We have two cards that are halves of cards —Mizzium Mortars and Exsanguinate— that most Commander players should recognize. I say “halves” because neither is a direct reprint: Cut doesn’t have Overload, and while Ribbons can take life away, it doesn’t give you what you took. At first glance, Cut-Ribbons seemed like less than the sum of its parts, but I’ve come around on this card. Cut-Ribbons is solid, and if either piece were more powerful, the full card would be busted.

We’ve danced around the dynamics of split cards with Fuse, and the choices we make casting one half or the other, but there’s something really nice about the order of operations for Aftermath cards. Whether we’re playing Control or Aggro, both halves of Cut-Ribbons are going to be useful. Control players will want to cast Cut to mow down creatures and protect their life totals, while Aggro decks can mow down blockers and make way for more damage. Ribbons also plays multiple roles – Control decks can cast Ribbons for lethal at the end of a long game, while Aggro decks can use it as a Plan B during board stalls.

I don’t want to put a bow on it just yet, but I see this card as having a lot of potential for Black-Red decks moving forward.

 

ALWAYS TOIL WITH TROUBLE

For the sake of fun and gaming, I’ve replaced most of my tutors with card draw. It’s a great compromise: I love drawing cards, and I still get the challenge and excitement that comes from having to play whatever I pull off the top.

Toil is an okay draw spell made better by its mischievous counterpart, Trouble. Toil’s color-friendly cost makes it easy for 3+ color decks to slot it in over the classic Sign in Blood or the newer Succumb to Temptation, but we play the card for the fun fuse has to offer us.

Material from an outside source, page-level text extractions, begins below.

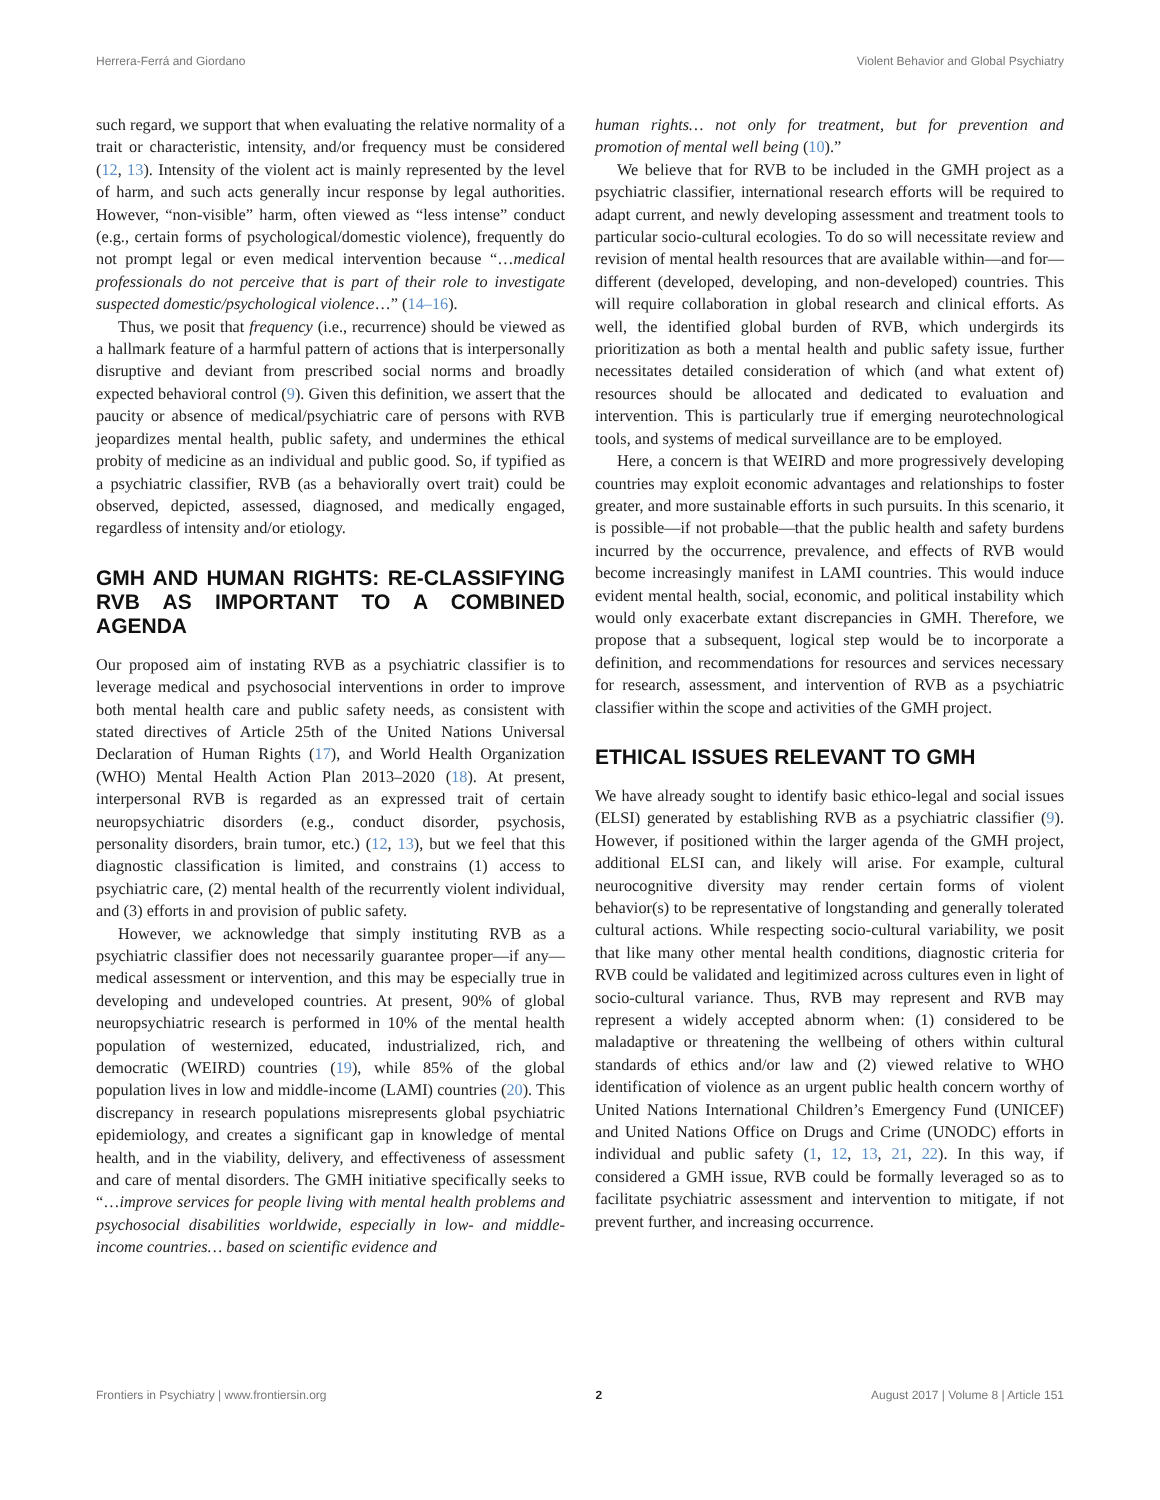Herrera-Ferrá and Giordano Violent Behavior and Global Psychiatry
such regard, we support that when evaluating the relative normality of a trait or characteristic, intensity, and/or frequency must be considered (12, 13). Intensity of the violent act is mainly represented by the level of harm, and such acts generally incur response by legal authorities. However, “non-visible” harm, often viewed as “less intense” conduct (e.g., certain forms of psychological/domestic violence), frequently do not prompt legal or even medical intervention because “…medical professionals do not perceive that is part of their role to investigate suspected domestic/psychological violence…” (14–16).
Thus, we posit that frequency (i.e., recurrence) should be viewed as a hallmark feature of a harmful pattern of actions that is interpersonally disruptive and deviant from prescribed social norms and broadly expected behavioral control (9). Given this definition, we assert that the paucity or absence of medical/psychiatric care of persons with RVB jeopardizes mental health, public safety, and undermines the ethical probity of medicine as an individual and public good. So, if typified as a psychiatric classifier, RVB (as a behaviorally overt trait) could be observed, depicted, assessed, diagnosed, and medically engaged, regardless of intensity and/or etiology.
GMH AND HUMAN RIGHTS: RE-CLASSIFYING RVB AS IMPORTANT TO A COMBINED AGENDA
Our proposed aim of instating RVB as a psychiatric classifier is to leverage medical and psychosocial interventions in order to improve both mental health care and public safety needs, as consistent with stated directives of Article 25th of the United Nations Universal Declaration of Human Rights (17), and World Health Organization (WHO) Mental Health Action Plan 2013–2020 (18). At present, interpersonal RVB is regarded as an expressed trait of certain neuropsychiatric disorders (e.g., conduct disorder, psychosis, personality disorders, brain tumor, etc.) (12, 13), but we feel that this diagnostic classification is limited, and constrains (1) access to psychiatric care, (2) mental health of the recurrently violent individual, and (3) efforts in and provision of public safety.
However, we acknowledge that simply instituting RVB as a psychiatric classifier does not necessarily guarantee proper—if any—medical assessment or intervention, and this may be especially true in developing and undeveloped countries. At present, 90% of global neuropsychiatric research is performed in 10% of the mental health population of westernized, educated, industrialized, rich, and democratic (WEIRD) countries (19), while 85% of the global population lives in low and middle-income (LAMI) countries (20). This discrepancy in research populations misrepresents global psychiatric epidemiology, and creates a significant gap in knowledge of mental health, and in the viability, delivery, and effectiveness of assessment and care of mental disorders. The GMH initiative specifically seeks to “…improve services for people living with mental health problems and psychosocial disabilities worldwide, especially in low- and middle- income countries… based on scientific evidence and
human rights… not only for treatment, but for prevention and promotion of mental well being (10).”
We believe that for RVB to be included in the GMH project as a psychiatric classifier, international research efforts will be required to adapt current, and newly developing assessment and treatment tools to particular socio-cultural ecologies. To do so will necessitate review and revision of mental health resources that are available within—and for—different (developed, developing, and non-developed) countries. This will require collaboration in global research and clinical efforts. As well, the identified global burden of RVB, which undergirds its prioritization as both a mental health and public safety issue, further necessitates detailed consideration of which (and what extent of) resources should be allocated and dedicated to evaluation and intervention. This is particularly true if emerging neurotechnological tools, and systems of medical surveillance are to be employed.
Here, a concern is that WEIRD and more progressively developing countries may exploit economic advantages and relationships to foster greater, and more sustainable efforts in such pursuits. In this scenario, it is possible—if not probable—that the public health and safety burdens incurred by the occurrence, prevalence, and effects of RVB would become increasingly manifest in LAMI countries. This would induce evident mental health, social, economic, and political instability which would only exacerbate extant discrepancies in GMH. Therefore, we propose that a subsequent, logical step would be to incorporate a definition, and recommendations for resources and services necessary for research, assessment, and intervention of RVB as a psychiatric classifier within the scope and activities of the GMH project.
ETHICAL ISSUES RELEVANT TO GMH
We have already sought to identify basic ethico-legal and social issues (ELSI) generated by establishing RVB as a psychiatric classifier (9). However, if positioned within the larger agenda of the GMH project, additional ELSI can, and likely will arise. For example, cultural neurocognitive diversity may render certain forms of violent behavior(s) to be representative of longstanding and generally tolerated cultural actions. While respecting socio-cultural variability, we posit that like many other mental health conditions, diagnostic criteria for RVB could be validated and legitimized across cultures even in light of socio-cultural variance. Thus, RVB may represent and RVB may represent a widely accepted abnorm when: (1) considered to be maladaptive or threatening the wellbeing of others within cultural standards of ethics and/or law and (2) viewed relative to WHO identification of violence as an urgent public health concern worthy of United Nations International Children’s Emergency Fund (UNICEF) and United Nations Office on Drugs and Crime (UNODC) efforts in individual and public safety (1, 12, 13, 21, 22). In this way, if considered a GMH issue, RVB could be formally leveraged so as to facilitate psychiatric assessment and intervention to mitigate, if not prevent further, and increasing occurrence.
Frontiers in Psychiatry | www.frontiersin.org 2 August 2017 | Volume 8 | Article 151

Around the mid-to-late game, Toil-Trouble‘s options turn from in-the-tank utility draw spell to punishing burn spell for those keeping their cards too close to their chests. When the cards are fused, what was once an obvious choice of targeting yourself with Toil becomes a more interesting debate with Trouble, as Toil adds four extra points of damage to the player you target with Trouble. It can be difficult to justify giving anyone extra cards, but if they have six in hand, dealing ten damage for 4RB and a few extra cards still feels like good value.

DOES THE CRIME FIT THE PUNISHMENT?

The Dissension split cards are some of my favorites. Each one contains great design compromise in terms of power, combining the functionality and strangeness I look for when I think about my favorite Magic cards. The best of these, in my opinion, is Crime-Punishment. It’s more straightforward than Pure-Simple, and not as cheeky as Hide-Seek, but both sides are strong meat-and-potatoes spells that shape compelling gameplay.

Punishment is a great board wipe that’s only improved over time. Planeswalker cards and abundant indestructible permanents help its case, but the truth is, it was always good. Much like Pernicious Deed, the OG of scalable destruction, cards like Punishment are still few and far between for good reason: they are powerful, and they can protect the cards you want to keep around. Before the influx of Abzan cards, this was the best way to control with Karador or fill graveyards for Teneb, the Harvester.

Crime gets less use than Punishment, but that doesn’t mean it isn’t exciting. I particularly enjoy using my opponent’s cards to further my game plan, and the interactions with this card can be fairly unique. Crime is the only card in Magic that can reanimate your opponent’s enchantments, which was irrelevant to me until the day a Lurking Predators, a Phyrexian Arena, and a Sun Titan walked into a bar ended up in the graveyard, and I had to make a fun choice about what to do next. I guess what I’m saying is, sometimes Crime pays.